== What is expected ==
Reproduce the listing below, starting at the line with "pose: elev=144.3 azim=327.4" and continuing up to and including the line with "Dot at: (302, 273)". Include only those lines.

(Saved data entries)
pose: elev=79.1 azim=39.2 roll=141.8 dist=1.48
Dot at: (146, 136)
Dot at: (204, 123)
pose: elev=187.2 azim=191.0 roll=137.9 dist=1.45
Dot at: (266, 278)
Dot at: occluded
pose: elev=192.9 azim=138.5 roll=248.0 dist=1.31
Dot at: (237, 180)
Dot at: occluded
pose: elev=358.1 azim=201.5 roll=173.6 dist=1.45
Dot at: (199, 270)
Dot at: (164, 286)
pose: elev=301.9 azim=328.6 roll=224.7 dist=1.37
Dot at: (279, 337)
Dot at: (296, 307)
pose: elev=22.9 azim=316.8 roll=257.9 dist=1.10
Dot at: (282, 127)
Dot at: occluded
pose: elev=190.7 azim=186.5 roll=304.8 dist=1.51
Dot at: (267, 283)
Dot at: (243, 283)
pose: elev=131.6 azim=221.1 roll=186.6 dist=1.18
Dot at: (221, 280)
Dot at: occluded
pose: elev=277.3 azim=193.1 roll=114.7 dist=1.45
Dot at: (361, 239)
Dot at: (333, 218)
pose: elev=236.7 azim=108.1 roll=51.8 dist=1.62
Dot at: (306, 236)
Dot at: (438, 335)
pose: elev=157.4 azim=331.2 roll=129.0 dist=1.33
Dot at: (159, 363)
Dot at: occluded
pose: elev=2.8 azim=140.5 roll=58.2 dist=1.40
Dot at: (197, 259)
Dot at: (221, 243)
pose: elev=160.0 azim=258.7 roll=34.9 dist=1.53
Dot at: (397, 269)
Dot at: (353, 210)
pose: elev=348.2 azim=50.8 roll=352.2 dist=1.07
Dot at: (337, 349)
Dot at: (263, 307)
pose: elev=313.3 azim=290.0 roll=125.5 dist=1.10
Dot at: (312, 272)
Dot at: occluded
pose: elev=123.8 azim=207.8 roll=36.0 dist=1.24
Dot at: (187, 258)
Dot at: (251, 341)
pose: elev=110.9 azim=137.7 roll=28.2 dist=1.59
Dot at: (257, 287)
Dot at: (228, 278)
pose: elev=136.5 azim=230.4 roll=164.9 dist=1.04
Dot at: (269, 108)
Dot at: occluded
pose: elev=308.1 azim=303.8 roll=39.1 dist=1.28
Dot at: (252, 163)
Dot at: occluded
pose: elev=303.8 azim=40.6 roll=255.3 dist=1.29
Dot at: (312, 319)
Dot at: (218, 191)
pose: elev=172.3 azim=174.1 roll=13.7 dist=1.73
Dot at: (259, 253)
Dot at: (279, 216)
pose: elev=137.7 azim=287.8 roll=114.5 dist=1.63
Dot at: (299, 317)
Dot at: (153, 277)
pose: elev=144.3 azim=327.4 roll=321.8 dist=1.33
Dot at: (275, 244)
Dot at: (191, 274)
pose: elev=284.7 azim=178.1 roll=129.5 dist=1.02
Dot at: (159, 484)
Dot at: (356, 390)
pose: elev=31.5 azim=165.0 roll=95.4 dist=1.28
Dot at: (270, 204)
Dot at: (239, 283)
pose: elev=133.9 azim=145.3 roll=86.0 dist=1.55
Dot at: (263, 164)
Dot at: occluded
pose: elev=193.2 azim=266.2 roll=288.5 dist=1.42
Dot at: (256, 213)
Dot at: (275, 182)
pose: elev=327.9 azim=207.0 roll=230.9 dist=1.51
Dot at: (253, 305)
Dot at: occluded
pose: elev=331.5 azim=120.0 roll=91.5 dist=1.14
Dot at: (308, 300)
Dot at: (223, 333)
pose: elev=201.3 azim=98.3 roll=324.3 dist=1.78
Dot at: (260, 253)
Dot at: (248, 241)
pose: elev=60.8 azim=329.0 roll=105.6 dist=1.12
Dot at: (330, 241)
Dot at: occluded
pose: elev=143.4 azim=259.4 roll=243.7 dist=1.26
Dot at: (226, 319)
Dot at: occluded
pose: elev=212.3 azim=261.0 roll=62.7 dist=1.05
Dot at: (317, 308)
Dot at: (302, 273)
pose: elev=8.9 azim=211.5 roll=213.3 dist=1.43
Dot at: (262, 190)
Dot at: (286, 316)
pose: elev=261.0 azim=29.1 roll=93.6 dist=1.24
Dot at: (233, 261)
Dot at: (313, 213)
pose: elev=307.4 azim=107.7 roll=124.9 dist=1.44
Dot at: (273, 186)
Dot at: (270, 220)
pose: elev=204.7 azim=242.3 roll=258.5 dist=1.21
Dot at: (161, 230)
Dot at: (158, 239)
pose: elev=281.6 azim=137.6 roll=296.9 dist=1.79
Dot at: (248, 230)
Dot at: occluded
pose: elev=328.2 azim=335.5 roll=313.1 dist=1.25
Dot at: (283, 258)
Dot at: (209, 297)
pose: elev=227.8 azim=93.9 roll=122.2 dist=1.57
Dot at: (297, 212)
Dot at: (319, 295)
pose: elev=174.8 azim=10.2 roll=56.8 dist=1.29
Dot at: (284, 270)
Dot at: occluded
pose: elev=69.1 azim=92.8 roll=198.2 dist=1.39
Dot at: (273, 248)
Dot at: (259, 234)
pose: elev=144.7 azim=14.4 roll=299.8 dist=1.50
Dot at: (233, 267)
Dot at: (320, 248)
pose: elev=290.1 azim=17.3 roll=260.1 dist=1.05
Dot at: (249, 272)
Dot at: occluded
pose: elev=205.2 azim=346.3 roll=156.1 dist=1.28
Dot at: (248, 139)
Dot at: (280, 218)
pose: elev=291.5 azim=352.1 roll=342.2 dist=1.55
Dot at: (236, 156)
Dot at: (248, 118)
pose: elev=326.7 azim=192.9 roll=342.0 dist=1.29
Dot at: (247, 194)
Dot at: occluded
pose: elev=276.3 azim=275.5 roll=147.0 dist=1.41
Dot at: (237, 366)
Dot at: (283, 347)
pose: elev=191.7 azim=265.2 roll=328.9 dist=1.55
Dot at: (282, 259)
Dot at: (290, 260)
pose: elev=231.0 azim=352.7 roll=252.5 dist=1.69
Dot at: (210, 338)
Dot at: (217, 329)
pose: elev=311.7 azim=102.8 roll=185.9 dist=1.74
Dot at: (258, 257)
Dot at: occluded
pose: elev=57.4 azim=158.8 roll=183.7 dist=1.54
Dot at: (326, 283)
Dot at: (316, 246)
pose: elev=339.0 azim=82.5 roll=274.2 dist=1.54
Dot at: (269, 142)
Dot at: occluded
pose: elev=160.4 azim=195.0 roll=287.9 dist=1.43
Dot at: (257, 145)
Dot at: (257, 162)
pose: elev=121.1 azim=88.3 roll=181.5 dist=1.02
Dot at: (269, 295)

== Response to this task ==
pose: elev=144.3 azim=327.4 roll=321.8 dist=1.33
Dot at: (275, 244)
Dot at: (191, 274)
pose: elev=284.7 azim=178.1 roll=129.5 dist=1.02
Dot at: (159, 484)
Dot at: (356, 390)
pose: elev=31.5 azim=165.0 roll=95.4 dist=1.28
Dot at: (270, 204)
Dot at: (239, 283)
pose: elev=133.9 azim=145.3 roll=86.0 dist=1.55
Dot at: (263, 164)
Dot at: occluded
pose: elev=193.2 azim=266.2 roll=288.5 dist=1.42
Dot at: (256, 213)
Dot at: (275, 182)
pose: elev=327.9 azim=207.0 roll=230.9 dist=1.51
Dot at: (253, 305)
Dot at: occluded
pose: elev=331.5 azim=120.0 roll=91.5 dist=1.14
Dot at: (308, 300)
Dot at: (223, 333)
pose: elev=201.3 azim=98.3 roll=324.3 dist=1.78
Dot at: (260, 253)
Dot at: (248, 241)
pose: elev=60.8 azim=329.0 roll=105.6 dist=1.12
Dot at: (330, 241)
Dot at: occluded
pose: elev=143.4 azim=259.4 roll=243.7 dist=1.26
Dot at: (226, 319)
Dot at: occluded
pose: elev=212.3 azim=261.0 roll=62.7 dist=1.05
Dot at: (317, 308)
Dot at: (302, 273)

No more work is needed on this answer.